What do you think about generational research and it’s application in higher education?  Does the Quiz: How Millennial Are You? make you feel left out/misunderstood or provide helpful insights/affirmation? According to Richard Pells, The Peculiar Generation (Chronicle of Higher Education, 3/21/2010) gets lost in the generational conversations. I think that it’s an example of how broad categorizations break down as one becomes more specific. Understanding people, their context, and their culture (especially our own?) is much more complex/nuanced than many of us desire to confess. But maybe it’s a first step to have the broad categories to provide perspective before wrestling with specifics. What do you think?
We’ve all heard about the “greatest generation,” which lived through the Depression of the 1930s and won World War II (with a little help from our Russian friends). We’ve also been subjected to innumerable analyses about the “baby boomers,” born in the late 1940s and 1950s, who instigated the social and cultural upheavals of the 1960s and have shaped American society ever since.
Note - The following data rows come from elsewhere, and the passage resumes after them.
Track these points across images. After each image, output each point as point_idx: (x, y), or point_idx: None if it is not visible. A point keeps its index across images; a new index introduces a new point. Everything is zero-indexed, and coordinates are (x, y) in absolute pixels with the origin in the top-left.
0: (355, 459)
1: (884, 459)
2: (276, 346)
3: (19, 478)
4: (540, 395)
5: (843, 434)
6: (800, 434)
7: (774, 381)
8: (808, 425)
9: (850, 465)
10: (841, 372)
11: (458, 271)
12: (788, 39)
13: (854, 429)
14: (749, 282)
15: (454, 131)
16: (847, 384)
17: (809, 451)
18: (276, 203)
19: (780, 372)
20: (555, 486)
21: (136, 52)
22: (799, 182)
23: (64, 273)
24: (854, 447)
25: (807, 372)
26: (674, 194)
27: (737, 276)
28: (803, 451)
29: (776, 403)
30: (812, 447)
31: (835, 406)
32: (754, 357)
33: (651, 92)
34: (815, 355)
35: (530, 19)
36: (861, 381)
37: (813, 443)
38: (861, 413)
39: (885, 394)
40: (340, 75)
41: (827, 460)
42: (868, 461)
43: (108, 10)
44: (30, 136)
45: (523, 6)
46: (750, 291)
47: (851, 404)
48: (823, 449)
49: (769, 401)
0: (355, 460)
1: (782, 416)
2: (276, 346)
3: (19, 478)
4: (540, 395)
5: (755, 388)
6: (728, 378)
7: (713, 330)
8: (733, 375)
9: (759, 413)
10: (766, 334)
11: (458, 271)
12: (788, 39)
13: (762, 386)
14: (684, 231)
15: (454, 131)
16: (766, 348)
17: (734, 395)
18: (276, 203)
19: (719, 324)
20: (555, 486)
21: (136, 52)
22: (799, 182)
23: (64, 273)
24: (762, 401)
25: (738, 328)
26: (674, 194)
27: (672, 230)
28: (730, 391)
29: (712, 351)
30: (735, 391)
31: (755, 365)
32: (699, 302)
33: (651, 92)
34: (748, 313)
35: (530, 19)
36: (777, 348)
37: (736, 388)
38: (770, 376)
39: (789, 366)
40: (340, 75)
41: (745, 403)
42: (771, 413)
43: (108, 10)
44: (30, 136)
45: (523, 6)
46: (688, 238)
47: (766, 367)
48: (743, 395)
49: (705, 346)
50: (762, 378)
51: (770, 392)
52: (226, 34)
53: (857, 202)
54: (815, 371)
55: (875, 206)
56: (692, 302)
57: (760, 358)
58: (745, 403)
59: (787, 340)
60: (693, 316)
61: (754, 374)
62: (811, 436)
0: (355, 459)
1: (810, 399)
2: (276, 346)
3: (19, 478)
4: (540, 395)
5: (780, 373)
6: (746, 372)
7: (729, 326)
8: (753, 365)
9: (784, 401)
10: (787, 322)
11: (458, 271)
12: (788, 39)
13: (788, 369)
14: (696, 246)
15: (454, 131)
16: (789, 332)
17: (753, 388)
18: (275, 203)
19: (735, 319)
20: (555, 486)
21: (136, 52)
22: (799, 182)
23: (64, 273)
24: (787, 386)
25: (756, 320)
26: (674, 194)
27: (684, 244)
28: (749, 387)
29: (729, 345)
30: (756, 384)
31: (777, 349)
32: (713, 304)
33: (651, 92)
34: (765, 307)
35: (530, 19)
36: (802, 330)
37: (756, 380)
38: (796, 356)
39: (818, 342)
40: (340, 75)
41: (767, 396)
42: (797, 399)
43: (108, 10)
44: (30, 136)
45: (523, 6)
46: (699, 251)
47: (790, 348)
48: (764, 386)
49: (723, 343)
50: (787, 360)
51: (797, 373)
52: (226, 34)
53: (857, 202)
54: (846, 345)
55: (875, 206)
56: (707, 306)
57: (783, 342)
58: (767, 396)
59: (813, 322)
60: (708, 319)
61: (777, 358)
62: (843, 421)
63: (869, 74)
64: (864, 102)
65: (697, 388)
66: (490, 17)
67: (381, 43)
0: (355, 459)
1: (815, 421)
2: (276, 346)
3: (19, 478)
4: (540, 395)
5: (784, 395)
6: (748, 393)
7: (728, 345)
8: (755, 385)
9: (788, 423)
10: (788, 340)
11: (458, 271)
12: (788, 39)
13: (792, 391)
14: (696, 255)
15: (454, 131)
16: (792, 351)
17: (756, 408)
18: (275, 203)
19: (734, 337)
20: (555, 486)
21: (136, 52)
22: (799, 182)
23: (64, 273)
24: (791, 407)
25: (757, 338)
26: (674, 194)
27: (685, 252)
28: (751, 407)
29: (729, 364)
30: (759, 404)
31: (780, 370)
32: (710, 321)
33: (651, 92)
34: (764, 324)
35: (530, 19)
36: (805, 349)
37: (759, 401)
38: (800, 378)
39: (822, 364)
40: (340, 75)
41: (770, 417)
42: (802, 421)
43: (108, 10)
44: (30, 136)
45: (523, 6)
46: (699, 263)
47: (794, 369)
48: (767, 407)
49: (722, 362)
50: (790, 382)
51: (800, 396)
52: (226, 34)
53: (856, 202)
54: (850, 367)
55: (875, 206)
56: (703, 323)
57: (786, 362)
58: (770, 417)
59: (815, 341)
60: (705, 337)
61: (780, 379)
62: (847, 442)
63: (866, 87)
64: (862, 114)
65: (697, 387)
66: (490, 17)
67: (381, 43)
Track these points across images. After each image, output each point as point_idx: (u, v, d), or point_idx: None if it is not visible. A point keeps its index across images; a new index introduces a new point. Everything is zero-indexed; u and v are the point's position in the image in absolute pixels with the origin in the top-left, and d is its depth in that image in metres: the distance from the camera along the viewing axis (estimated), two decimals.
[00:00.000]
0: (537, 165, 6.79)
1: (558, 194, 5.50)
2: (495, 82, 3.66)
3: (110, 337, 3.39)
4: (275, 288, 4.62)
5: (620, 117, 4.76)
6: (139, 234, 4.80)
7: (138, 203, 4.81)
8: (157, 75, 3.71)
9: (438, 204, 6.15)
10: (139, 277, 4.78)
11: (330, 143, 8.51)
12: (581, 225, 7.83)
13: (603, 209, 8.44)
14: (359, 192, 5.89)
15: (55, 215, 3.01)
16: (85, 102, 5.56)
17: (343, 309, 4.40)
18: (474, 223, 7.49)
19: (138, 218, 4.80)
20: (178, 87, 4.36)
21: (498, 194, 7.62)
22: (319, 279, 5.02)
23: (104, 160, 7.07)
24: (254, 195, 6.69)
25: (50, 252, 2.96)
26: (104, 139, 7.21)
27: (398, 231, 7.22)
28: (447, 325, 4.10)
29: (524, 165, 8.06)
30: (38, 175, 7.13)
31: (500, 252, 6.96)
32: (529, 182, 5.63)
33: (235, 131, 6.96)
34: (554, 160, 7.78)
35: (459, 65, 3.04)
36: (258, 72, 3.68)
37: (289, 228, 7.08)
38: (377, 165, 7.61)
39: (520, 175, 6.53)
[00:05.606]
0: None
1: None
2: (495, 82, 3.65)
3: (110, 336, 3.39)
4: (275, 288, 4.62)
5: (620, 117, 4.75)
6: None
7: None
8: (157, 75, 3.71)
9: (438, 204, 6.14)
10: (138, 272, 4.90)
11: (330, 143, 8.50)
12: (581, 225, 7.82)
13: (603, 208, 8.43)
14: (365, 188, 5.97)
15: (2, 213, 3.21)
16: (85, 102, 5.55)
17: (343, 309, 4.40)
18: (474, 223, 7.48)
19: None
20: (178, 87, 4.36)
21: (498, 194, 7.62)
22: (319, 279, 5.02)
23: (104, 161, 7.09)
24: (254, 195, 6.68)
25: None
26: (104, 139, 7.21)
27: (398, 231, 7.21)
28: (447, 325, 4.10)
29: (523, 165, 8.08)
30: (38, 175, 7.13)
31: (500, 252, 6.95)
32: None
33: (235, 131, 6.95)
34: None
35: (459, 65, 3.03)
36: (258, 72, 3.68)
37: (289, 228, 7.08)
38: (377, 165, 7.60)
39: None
But what about the people born between the beginning of World War II, in 1939, and its end, in 1945? Those members of a transitionally awkward generation who were too young to have personally experienced the Depression or the war, but too old to have been embroiled in the turmoil on college campuses in the late 1960s. Who were presumably too blasé or sedate to have participated in the battles against the Vietnam War or for the equality of women, much less in the revels at Woodstock. Who came of age in an America that was obsessed with the cold war and was not yet bombarded daily by technological innovations, new waves of immigrants, or cataclysms in the stock market. What contributions, if any, has this generation made to American political and cultural life?
Quite a lot, as it happens. In fact, many in this cohort were responsible for some of the principal transformations—especially in movies, music, and journalism—that have occurred in America over the past 60 years. … — Richard Pells, The Peculiar Generation (Chronicle of Higher Education, 3/21/2010).